Trump Urged Mexico’s President to Stop Opposing His Wall Plan

4 minute read

President Donald Trump told his Mexican counterpart that Mexico must pay for a border wall between that country and the U.S. because of promises Trump made on the campaign trail.

“I have to have Mexico pay for the wall – I have to,” Trump told Mexican President Enrique Peña Nieto in a January 27 phone call, according to a transcript obtained and released by the Washington Post. “I have been talking about it for a two year period, and the reason I say they are going to pay for the wall is because Mexico has made a fortune out of the stupidity of U.S. trade representatives.”

The Post obtained full transcripts of Trump’s January 27 call with Nieto along with transcripts of a January 28 call with Australian Prime Minister Malcolm Turnbull. While these calls had been previously reported on, the full transcripts had not been revealed. According to the Post, the transcripts have not been declassified.

Peña Nieto had told Trump it was “completely unacceptable” for Mexico to fund the wall.

“I understand, Mr. President, the small political margin that you have now in terms of everything you said you established throughout your campaign. But I would also like to make you understand, President Trump, the lack of margin I have as President of Mexico to accept this situation. And this has been, unfortunately, the critical point that has not allowed us to move forward in the building of the relationship between our two countries,” Peña Nieto told Trump.

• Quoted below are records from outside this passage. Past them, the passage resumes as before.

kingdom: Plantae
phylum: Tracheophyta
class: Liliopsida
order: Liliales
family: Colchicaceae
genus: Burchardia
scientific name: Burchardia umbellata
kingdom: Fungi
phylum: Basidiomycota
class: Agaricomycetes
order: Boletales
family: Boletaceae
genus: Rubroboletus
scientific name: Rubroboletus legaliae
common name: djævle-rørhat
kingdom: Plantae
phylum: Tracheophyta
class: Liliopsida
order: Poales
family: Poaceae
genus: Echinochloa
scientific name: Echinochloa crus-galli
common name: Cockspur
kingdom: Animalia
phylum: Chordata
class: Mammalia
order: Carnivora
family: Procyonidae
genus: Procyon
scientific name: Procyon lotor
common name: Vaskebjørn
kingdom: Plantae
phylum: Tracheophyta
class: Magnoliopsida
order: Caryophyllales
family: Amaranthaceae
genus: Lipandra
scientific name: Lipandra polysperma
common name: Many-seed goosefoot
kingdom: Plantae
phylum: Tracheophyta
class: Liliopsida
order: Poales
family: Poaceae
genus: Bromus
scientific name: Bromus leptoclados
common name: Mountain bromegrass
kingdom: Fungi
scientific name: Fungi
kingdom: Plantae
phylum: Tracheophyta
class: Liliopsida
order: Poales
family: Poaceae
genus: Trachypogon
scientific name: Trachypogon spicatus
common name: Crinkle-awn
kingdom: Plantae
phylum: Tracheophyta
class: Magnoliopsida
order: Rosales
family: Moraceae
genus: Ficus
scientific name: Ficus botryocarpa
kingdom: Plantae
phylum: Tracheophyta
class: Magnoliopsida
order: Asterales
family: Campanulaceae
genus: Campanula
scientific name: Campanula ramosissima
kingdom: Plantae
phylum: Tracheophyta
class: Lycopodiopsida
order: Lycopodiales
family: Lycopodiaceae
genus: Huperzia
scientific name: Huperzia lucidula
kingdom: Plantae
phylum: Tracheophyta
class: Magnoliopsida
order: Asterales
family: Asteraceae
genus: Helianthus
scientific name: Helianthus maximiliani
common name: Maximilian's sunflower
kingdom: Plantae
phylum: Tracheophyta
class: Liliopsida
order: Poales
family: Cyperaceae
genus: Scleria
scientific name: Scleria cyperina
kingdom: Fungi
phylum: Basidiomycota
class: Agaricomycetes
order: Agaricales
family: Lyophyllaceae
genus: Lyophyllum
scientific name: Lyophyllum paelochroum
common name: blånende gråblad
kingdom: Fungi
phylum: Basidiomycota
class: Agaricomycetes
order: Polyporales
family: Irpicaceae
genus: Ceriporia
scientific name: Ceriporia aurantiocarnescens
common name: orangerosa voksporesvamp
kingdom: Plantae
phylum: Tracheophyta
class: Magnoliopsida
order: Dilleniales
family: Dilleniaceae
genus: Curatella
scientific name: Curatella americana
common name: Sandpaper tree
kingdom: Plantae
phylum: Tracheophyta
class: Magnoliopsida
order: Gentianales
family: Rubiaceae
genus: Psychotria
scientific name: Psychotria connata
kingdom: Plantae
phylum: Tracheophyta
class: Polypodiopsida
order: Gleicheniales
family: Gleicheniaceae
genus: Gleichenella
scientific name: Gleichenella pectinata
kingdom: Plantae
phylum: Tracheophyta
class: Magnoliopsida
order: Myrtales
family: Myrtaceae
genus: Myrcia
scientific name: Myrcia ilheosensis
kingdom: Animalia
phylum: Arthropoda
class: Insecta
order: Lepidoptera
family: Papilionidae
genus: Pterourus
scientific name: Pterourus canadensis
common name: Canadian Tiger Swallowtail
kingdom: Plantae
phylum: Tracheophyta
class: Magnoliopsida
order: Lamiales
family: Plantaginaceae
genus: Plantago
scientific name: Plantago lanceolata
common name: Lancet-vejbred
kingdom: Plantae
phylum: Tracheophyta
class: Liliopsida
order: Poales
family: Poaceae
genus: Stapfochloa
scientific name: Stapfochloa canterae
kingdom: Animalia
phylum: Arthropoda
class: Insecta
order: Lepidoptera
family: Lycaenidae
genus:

Trump replied that it was very important politically for him to follow through on this promise. “This is what I have been saying for a year and a half on the campaign trail. I have been telling this to every group of 50,000 people or 25,000 people – because no one got people in their rallies as big as I did,” he said. “I got elected on this proposal – this won me the election, along with military and health care.”

When Peña Nieto continued to push back, Trump told the Mexican president that he could not tell the press of his opposition to the wall because Trump could not “negotiate under those circumstances.”

Trump also emphasized to Peña Nieto that the border wall was necessary to stop the spread of drugs in the United States. “We have the drug lords in Mexico that are knocking the hell out of our country. They are sending drugs to Chicago, Los Angeles, and to New York. Up in New Hampshire – I won New Hampshire because New Hampshire is a drug-infested den.” Trump won the New Hampshire Republican primary, but lost the state in the 2016 general election.

Trump’s January 28 conversation with Australian Prime Minister Malcolm Turnbull included an argument against accepting refugees detained in Australia, part of an agreement the United States had reached under former President Barack Obama. The phone call with Turnbull came one day after Trump implemented the first version of his executive order banning refugees from seven Middle East countries, sparking chaos at airports across the country.

“Boy that will make us look awfully bad. Here I am calling for a ban where I am not letting anybody in and we take 2,000 people,” Trump told Turnbull. “Really it looks like 2,000 people that Australia does not want, and I do not blame you by the way, but the United States has become like a dumping ground.”

“Why is this so important?” Trump asked Turnbull. “I do not understand. This is going to kill me. I am the world’s greatest person that does not want to let people into the country.”